▶ _Problem to solve_:
Reproduce the data word for word, keeping every line complete.

━━━━━━━━

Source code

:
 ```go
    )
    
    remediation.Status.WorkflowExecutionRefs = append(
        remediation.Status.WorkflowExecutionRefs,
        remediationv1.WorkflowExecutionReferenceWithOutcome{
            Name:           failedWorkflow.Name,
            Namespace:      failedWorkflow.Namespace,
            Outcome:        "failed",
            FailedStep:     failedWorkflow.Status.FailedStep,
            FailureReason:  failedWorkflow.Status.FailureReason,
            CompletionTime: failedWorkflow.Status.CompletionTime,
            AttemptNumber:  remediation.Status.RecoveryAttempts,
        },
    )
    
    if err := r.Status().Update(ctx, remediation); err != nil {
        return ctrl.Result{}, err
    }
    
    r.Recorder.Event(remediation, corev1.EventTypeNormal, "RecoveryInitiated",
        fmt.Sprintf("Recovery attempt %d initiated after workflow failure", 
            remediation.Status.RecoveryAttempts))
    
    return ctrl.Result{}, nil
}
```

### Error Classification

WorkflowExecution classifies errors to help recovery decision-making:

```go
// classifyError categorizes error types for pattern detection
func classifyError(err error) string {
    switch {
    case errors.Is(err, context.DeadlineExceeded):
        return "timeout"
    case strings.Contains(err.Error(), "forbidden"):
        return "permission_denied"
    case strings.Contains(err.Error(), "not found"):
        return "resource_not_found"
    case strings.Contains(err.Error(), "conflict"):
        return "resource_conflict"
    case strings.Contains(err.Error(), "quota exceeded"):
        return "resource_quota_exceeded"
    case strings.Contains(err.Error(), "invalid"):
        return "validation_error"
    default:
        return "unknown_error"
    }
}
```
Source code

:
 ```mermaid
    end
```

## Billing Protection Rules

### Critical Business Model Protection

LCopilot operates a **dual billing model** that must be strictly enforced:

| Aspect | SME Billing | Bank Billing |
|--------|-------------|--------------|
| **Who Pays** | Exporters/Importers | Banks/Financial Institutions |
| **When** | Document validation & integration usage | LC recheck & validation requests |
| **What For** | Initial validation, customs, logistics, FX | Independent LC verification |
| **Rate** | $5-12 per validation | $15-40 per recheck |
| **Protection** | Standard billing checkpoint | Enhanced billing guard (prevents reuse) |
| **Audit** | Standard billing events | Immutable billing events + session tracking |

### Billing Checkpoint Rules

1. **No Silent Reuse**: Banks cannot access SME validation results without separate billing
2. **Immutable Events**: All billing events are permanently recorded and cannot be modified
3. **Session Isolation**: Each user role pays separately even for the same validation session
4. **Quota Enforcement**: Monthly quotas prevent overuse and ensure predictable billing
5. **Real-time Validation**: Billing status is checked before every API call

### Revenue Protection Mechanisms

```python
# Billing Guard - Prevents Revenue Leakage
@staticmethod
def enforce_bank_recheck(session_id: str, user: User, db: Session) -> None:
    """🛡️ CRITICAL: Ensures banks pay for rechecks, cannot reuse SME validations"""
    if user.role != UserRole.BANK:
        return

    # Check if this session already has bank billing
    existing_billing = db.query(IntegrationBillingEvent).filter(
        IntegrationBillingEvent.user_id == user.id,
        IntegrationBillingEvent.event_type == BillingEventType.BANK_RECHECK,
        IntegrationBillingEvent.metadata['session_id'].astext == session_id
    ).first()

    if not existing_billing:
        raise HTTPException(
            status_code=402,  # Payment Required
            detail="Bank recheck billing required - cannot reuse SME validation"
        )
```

━━━━━━━━

▶ _Answer section_:
Source code

:
 ```go
    )
    
    remediation.Status.WorkflowExecutionRefs = append(
        remediation.Status.WorkflowExecutionRefs,
        remediationv1.WorkflowExecutionReferenceWithOutcome{
            Name:           failedWorkflow.Name,
            Namespace:      failedWorkflow.Namespace,
            Outcome:        "failed",
            FailedStep:     failedWorkflow.Status.FailedStep,
            FailureReason:  failedWorkflow.Status.FailureReason,
            CompletionTime: failedWorkflow.Status.CompletionTime,
            AttemptNumber:  remediation.Status.RecoveryAttempts,
        },
    )
    
    if err := r.Status().Update(ctx, remediation); err != nil {
        return ctrl.Result{}, err
    }
    
    r.Recorder.Event(remediation, corev1.EventTypeNormal, "RecoveryInitiated",
        fmt.Sprintf("Recovery attempt %d initiated after workflow failure", 
            remediation.Status.RecoveryAttempts))
    
    return ctrl.Result{}, nil
}
```

### Error Classification

WorkflowExecution classifies errors to help recovery decision-making:

```go
// classifyError categorizes error types for pattern detection
func classifyError(err error) string {
    switch {
    case errors.Is(err, context.DeadlineExceeded):
        return "timeout"
    case strings.Contains(err.Error(), "forbidden"):
        return "permission_denied"
    case strings.Contains(err.Error(), "not found"):
        return "resource_not_found"
    case strings.Contains(err.Error(), "conflict"):
        return "resource_conflict"
    case strings.Contains(err.Error(), "quota exceeded"):
        return "resource_quota_exceeded"
    case strings.Contains(err.Error(), "invalid"):
        return "validation_error"
    default:
        return "unknown_error"
    }
}
```
Source code

:
 ```mermaid
    end
```

## Billing Protection Rules

### Critical Business Model Protection

LCopilot operates a **dual billing model** that must be strictly enforced:

| Aspect | SME Billing | Bank Billing |
|--------|-------------|--------------|
| **Who Pays** | Exporters/Importers | Banks/Financial Institutions |
| **When** | Document validation & integration usage | LC recheck & validation requests |
| **What For** | Initial validation, customs, logistics, FX | Independent LC verification |
| **Rate** | $5-12 per validation | $15-40 per recheck |
| **Protection** | Standard billing checkpoint | Enhanced billing guard (prevents reuse) |
| **Audit** | Standard billing events | Immutable billing events + session tracking |

### Billing Checkpoint Rules

1. **No Silent Reuse**: Banks cannot access SME validation results without separate billing
2. **Immutable Events**: All billing events are permanently recorded and cannot be modified
3. **Session Isolation**: Each user role pays separately even for the same validation session
4. **Quota Enforcement**: Monthly quotas prevent overuse and ensure predictable billing
5. **Real-time Validation**: Billing status is checked before every API call

### Revenue Protection Mechanisms

```python
# Billing Guard - Prevents Revenue Leakage
@staticmethod
def enforce_bank_recheck(session_id: str, user: User, db: Session) -> None:
    """🛡️ CRITICAL: Ensures banks pay for rechecks, cannot reuse SME validations"""
    if user.role != UserRole.BANK:
        return

    # Check if this session already has bank billing
    existing_billing = db.query(IntegrationBillingEvent).filter(
        IntegrationBillingEvent.user_id == user.id,
        IntegrationBillingEvent.event_type == BillingEventType.BANK_RECHECK,
        IntegrationBillingEvent.metadata['session_id'].astext == session_id
    ).first()

    if not existing_billing:
        raise HTTPException(
            status_code=402,  # Payment Required
            detail="Bank recheck billing required - cannot reuse SME validation"
        )
```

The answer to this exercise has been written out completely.